*AIM OF THE EXERCISE*
Count the lines in the data below that include the word "para", then state the total and nothing besides.

*DATA RECORDS*
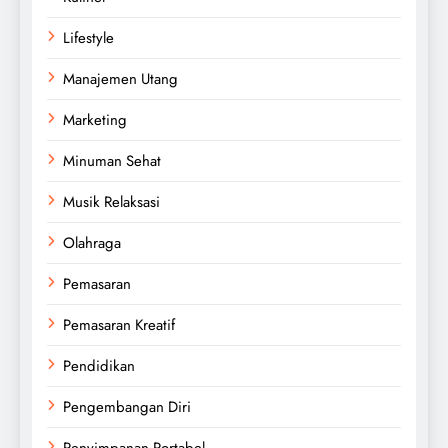
Lifestyle
Manajemen Utang
Marketing
Minuman Sehat
Musik Relaksasi
Olahraga
Pemasaran
Pemasaran Kreatif
Pendidikan
Pengembangan Diri
Penyimpanan Portabel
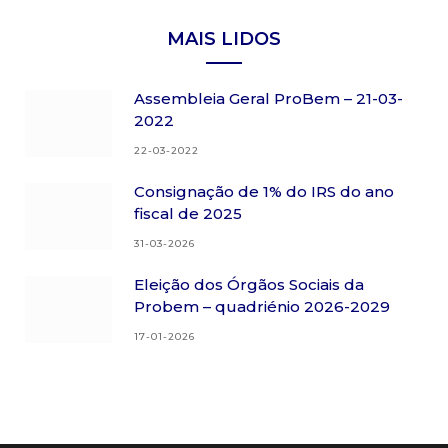
MAIS LIDOS
Assembleia Geral ProBem – 21-03-
2022
22-03-2022
Consignação de 1% do IRS do ano
fiscal de 2025
31-03-2026
Eleição dos Órgãos Sociais da
Probem – quadriénio 2026-2029
17-01-2026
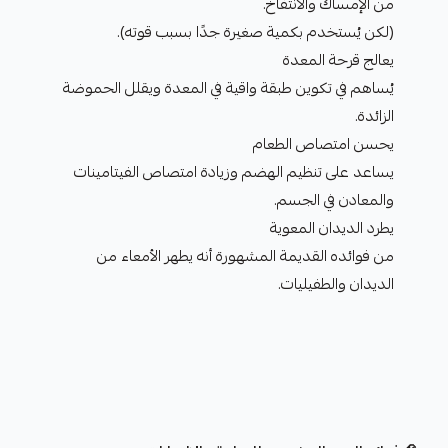
من الإمساك والانتفاخ.
(لكن يُستخدم بكمية صغيرة جدًا بسبب قوته).
يعالج قرحة المعدة
يُساهم في تكوين طبقة واقية في المعدة ويقلل الحموضة
الزائدة.
يحسن امتصاص الطعام
يساعد على تنظيم الهضم وزيادة امتصاص الفيتامينات
والمعادن في الجسم.
يطرد الديدان المعوية
من فوائده القديمة المشهورة أنه يطهر الأمعاء من
الديدان والطفيليات.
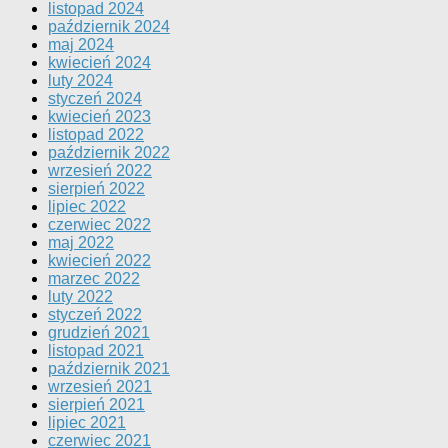
listopad 2024
październik 2024
maj 2024
kwiecień 2024
luty 2024
styczeń 2024
kwiecień 2023
listopad 2022
październik 2022
wrzesień 2022
sierpień 2022
lipiec 2022
czerwiec 2022
maj 2022
kwiecień 2022
marzec 2022
luty 2022
styczeń 2022
grudzień 2021
listopad 2021
październik 2021
wrzesień 2021
sierpień 2021
lipiec 2021
czerwiec 2021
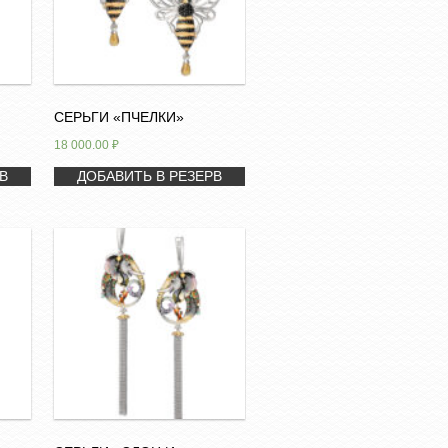
СЕРЬГИ «ПЧЕЛКИ»
18 000.00
₽
В
ДОБАВИТЬ В РЕЗЕРВ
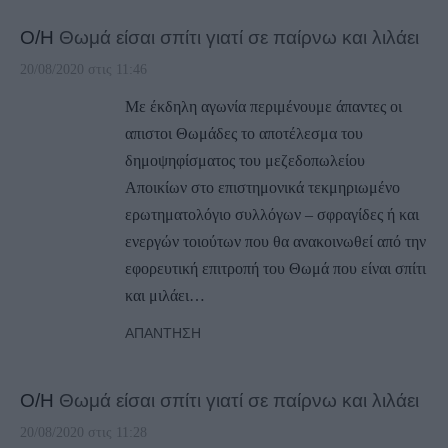
Ο/Η
Θωμά είσαι σπίτι γιατί σε παίρνω και λιλάει
20/08/2020 στις 11:46
Με έκδηλη αγωνία περιμένουμε άπαντες οι
απιστοι Θωμάδες το αποτέλεσμα του
δημοψηφίσματος του μεζεδοπωλείου
Αποικίων στο επιστημονικά τεκμηριωμένο
ερωτηματολόγιο συλλόγων – σφραγίδες ή και
ενεργών τοιούτων που θα ανακοινωθεί από την
εφορευτική επιτροπή του Θωμά που είναι σπίτι
και μιλάει…
ΑΠΆΝΤΗΣΗ
Ο/Η
Θωμά είσαι σπίτι γιατί σε παίρνω και λιλάει
20/08/2020 στις 11:28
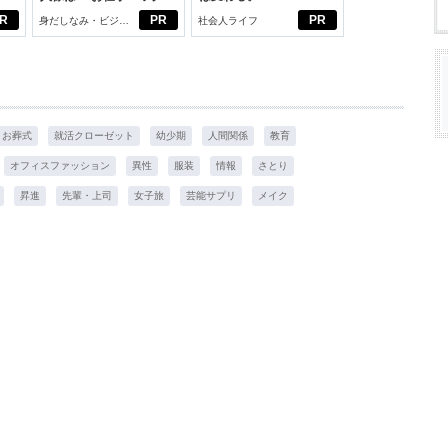
びから始める新生活
PROJECT」がつたえた
R
PR
PR
身だしなみ・ビジネ
社会人ライフ
いこと。
スアイテム
お葬式
就活クローゼット
幼少期
人間関係
教育
オフィスファッション
異性
服装
情報
さとり
昇進
先輩・上司
女子旅
芸能サプリ
メイク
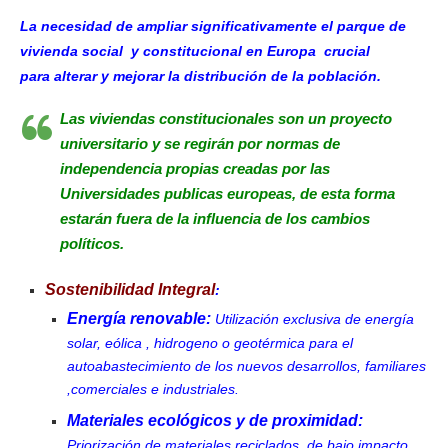
La necesidad de ampliar significativamente el parque de
vivienda social y constitucional en Europa
crucial
para
alterar y mejorar la distribución de la población.
Las viviendas constitucionales son un proyecto
universitario y se regirán por normas de
independencia propias creadas por las
Universidades publicas europeas, de esta forma
estarán fuera de la influencia de los cambios
políticos.
Sostenibilidad Integral
:
Energía renovable:
Utilización exclusiva de energía
solar, eólica , hidrogeno o geotérmica para el
autoabastecimiento de los nuevos desarrollos, familiares
,comerciales e industriales.
Materiales ecológicos y de proximidad:
Priorización de materiales reciclados, de bajo impacto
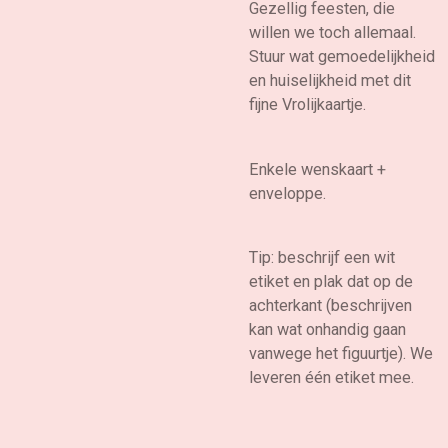
Gezellig feesten, die
willen we toch allemaal.
Stuur wat gemoedelijkheid
en huiselijkheid met dit
fijne Vrolijkaartje.
Enkele wenskaart +
enveloppe.
Tip: beschrijf een wit
etiket en plak dat op de
achterkant (beschrijven
kan wat onhandig gaan
vanwege het figuurtje). We
leveren één etiket mee.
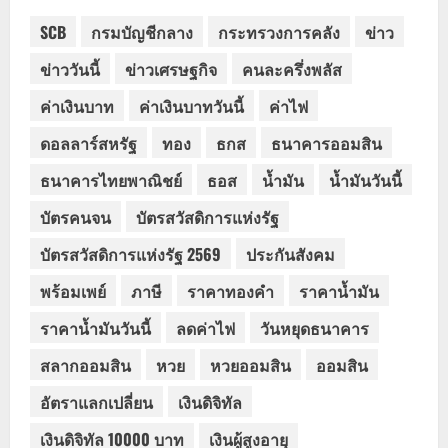
SCB
กรมบัญชีกลาง
กระทรวงการคลัง
ข่าว
ข่าววันนี้
ข่าวเศรษฐกิจ
คนละครึ่งพลัส
ค่าเงินบาท
ค่าเงินบาทวันนี้
ค่าไฟ
ดอลลาร์สหรัฐ
ทอง
ธกส
ธนาคารออมสิน
ธนาคารไทยพาณิชย์
ธอส
น้ำมัน
น้ำมันวันนี้
บัตรคนจน
บัตรสวัสดิการแห่งรัฐ
บัตรสวัสดิการแห่งรัฐ 2569
ประกันสังคม
พร้อมเพย์
ภาษี
ราคาทองคำ
ราคาน้ำมัน
ราคาน้ำมันวันนี้
ลดค่าไฟ
วันหยุดธนาคาร
สลากออมสิน
หวย
หวยออมสิน
ออมสิน
อัตราแลกเปลี่ยน
เงินดิจิทัล
เงินดิจิทัล 10000 บาท
เงินผู้สูงอายุ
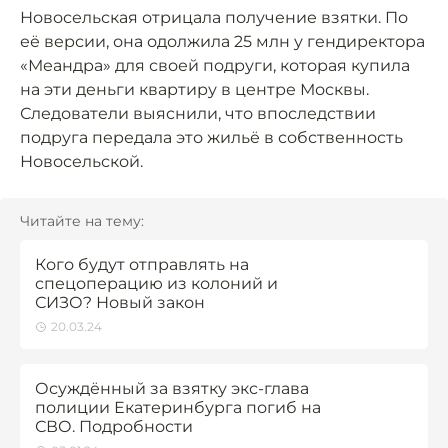
Новосельская отрицала получение взятки. По
её версии, она одолжила 25 млн у гендиректора
«Меандра» для своей подруги, которая купила
на эти деньги квартиру в центре Москвы.
Следователи выяснили, что впоследствии
подруга передала это жильё в собственность
Новосельской.
Читайте на тему:
Кого будут отправлять на
спецоперацию из колоний и
СИЗО? Новый закон
20.03.24
Осуждённый за взятку экс-глава
полиции Екатеринбурга погиб на
СВО. Подробности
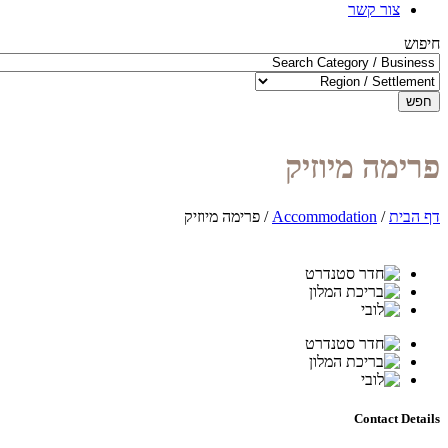
צור קשר
חיפוש
חפש
פרימה מיוזיק
דף הבית
/
Accommodation
/
פרימה מיוזיק
Contact Details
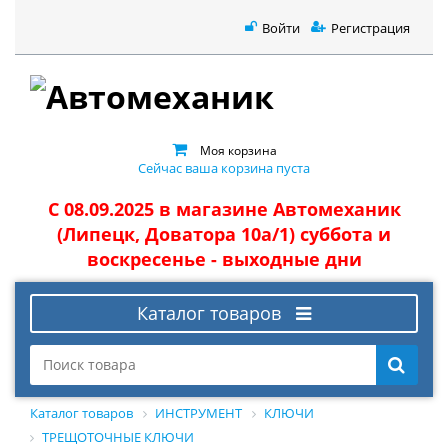
Войти
Регистрация
Моя корзина
Сейчас ваша корзина пуста
С 08.09.2025 в магазине Автомеханик
(Липецк, Доватора 10а/1) суббота и
воскресенье - выходные дни
Каталог товаров
Каталог товаров
ИНСТРУМЕНТ
КЛЮЧИ
ТРЕЩОТОЧНЫЕ КЛЮЧИ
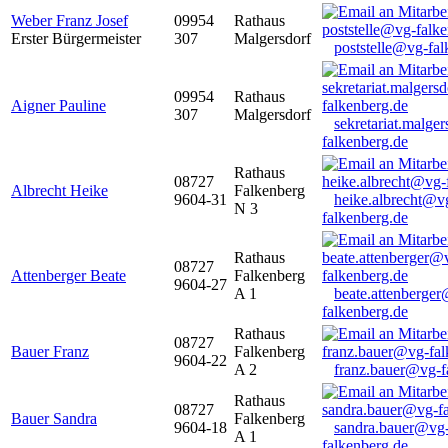
Weber Franz Josef
09954
Rathaus
Erster Bürgermeister
307
Malgersdorf
poststelle@vg-fal
09954
Rathaus
Aigner Pauline
307
Malgersdorf
sekretariat.malge
falkenberg.de
Rathaus
08727
Albrecht Heike
Falkenberg
9604-31
heike.albrecht@v
N 3
falkenberg.de
Rathaus
08727
Attenberger Beate
Falkenberg
9604-27
A 1
beate.attenberge
falkenberg.de
Rathaus
08727
Bauer Franz
Falkenberg
9604-22
A 2
franz.bauer@vg-f
Rathaus
08727
Bauer Sandra
Falkenberg
9604-18
sandra.bauer@vg
A 1
falkenberg.de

*WORKED SOLUTION*
2